Having recently completed the course “IBM SPSS Modeler & Data Mining” offered by Global Knowledge, I was looking to find more opportunities to do some modeling with SPSS Modeler. So, when I read in the news recently, about college recruiters using predictive techniques to determine the probability of a particular recruit graduating on time, I thought it would be interesting to explore that idea.
For Example
My college wants to determine if a recruit will graduate on time or not. The institution can draw a sample from its historic data and using this sample, possibly predict if a particular recruit would graduate on time. The sample below gives us an idea such a historical dataset. Typically, a dataset will include a field that indicates the behavior, here: has the student graduated on time? Yes or no.
An Idea – and some cross tabulation!
The college recruiters have a hunch that there is a difference between students who are athletes and students who are not and if a student participates in collegiate activities or not. Based on this hunch, they investigate to see if there might be any differences in graduating on time statistics – by cross tabulating on “athlete”:
In IBM SPSS Modeler, it is very simple to cross tabulate data using the Matrix node. You can simply drop it into your stream, connect it to your source data and set some parameters. For example, I set “Rows” to the field in my file “graduate on time” and “Columns” to “athlete”. (I also went to the “Appearance” tab and clicked-on “Counts” and “Percentage of column” for my “Cross-tabulation cell contents”.
After clicking “Run”, the output is ready for review:
Another Analysis Tool
SPSS Modeler also provides the Distribution Node which lets you show the occurrence of symbolic (non-numeric) values, in this case, “graduated on time” or “athlete”, in our dataset.
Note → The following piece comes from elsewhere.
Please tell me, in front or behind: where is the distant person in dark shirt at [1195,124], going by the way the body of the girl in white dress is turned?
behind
A typical use of the Distribution node can be to show imbalances in the data (that can be rectified by using a Balance node before creating a model). What I did was use the node to plot “athlete” overlaid with “graduate on time” for an interesting perspective:
Back to the Analysis
Looking at my cross-tabulation output, it appears that 93 % of the non-athlete students did not graduate on time, while for the students who were athletes; only 13 % did not graduate on time. The question now is -can this difference be attributed to chance (because just a sample was drawn) or, does the difference in the sample reflect a true difference in the population of all students?
The Chi-Square test is a statistical test is used to answer this question. This test gives the probability that the difference between athletes and non-athletes can be attributed to chance.
The CHAID Node
CHAID, or Chi-squared Automatic Interaction Detection, is a classification method for building decision trees by using chi-square statistics to identify optimal splits. Again, SPSS Modeler offers the ‘CHAID Node” that can be dropped into a stream and configured. In my exercise, I set my (CHAID) target to “graduate on time” and my predictors to “activities” and “athlete”. My results are presented in the viewer which shows a “tree” to present the data. The initial node shows the breakdown of graduate on-time vs. not on-time and then modeler broke out the next level as students who did not participate in activities and those who did.
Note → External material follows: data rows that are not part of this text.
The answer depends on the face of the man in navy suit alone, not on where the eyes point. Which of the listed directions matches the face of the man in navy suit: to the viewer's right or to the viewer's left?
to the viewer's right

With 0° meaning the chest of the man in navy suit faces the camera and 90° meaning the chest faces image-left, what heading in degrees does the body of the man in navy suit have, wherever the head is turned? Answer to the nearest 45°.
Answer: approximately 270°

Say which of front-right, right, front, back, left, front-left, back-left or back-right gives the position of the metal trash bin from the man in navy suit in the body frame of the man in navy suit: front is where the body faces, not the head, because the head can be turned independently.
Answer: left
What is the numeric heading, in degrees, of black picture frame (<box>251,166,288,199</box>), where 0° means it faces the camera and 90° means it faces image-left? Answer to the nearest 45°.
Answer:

The exercise found the probability (P-Value) to be 0, so the probability is 0 that the difference between students involved in activities vs. those who are not can be attributed to chance. In other words: there are differences between participating in activities and graduating on-time!
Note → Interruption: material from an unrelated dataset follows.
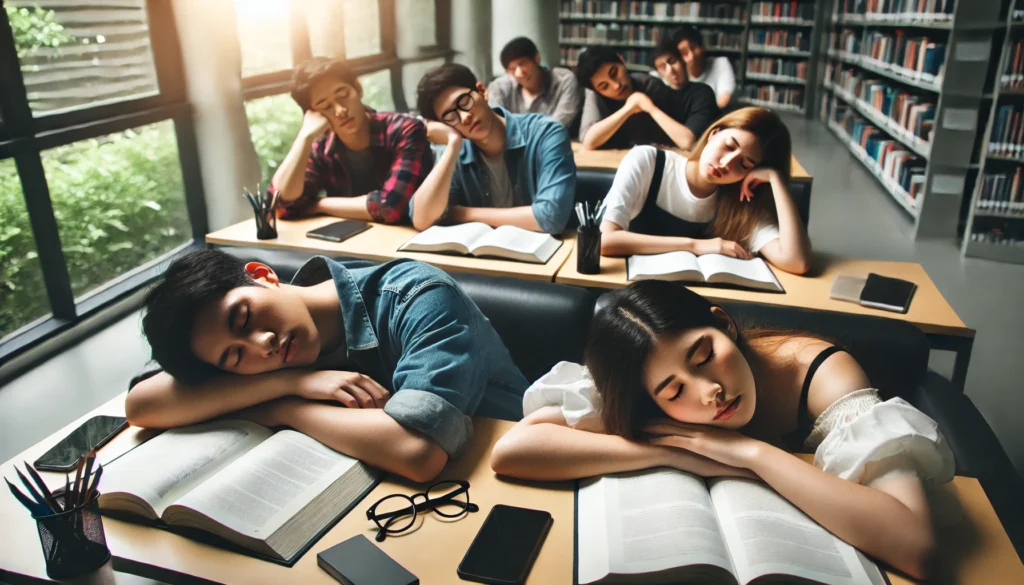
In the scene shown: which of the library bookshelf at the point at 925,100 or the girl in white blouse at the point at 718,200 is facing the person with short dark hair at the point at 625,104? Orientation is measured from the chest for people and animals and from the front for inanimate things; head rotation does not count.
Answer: the library bookshelf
Looking at these results, I concluded that students who do not participate in activities during their college career have a much higher chance of NOT graduating on time (96 %) – vs. those that do participate in activities (3 %).
The next step might be to zoom in on these students that do not participate in groups. Modeler broke down the “tree” into a third level:
Here, modeler tells me that those students that do not participate in activities are both athletes and non-athletes. The non-athletes who do not participate in activities have a slightly better “on time” rate then do the athletes who do not participate in activities.
Conclusion
Of course there is more to a legitimate data mining project, but it clear that IBM SPSS is a handy tool that “fits” for novice to expert level data scientists. More exploration to come!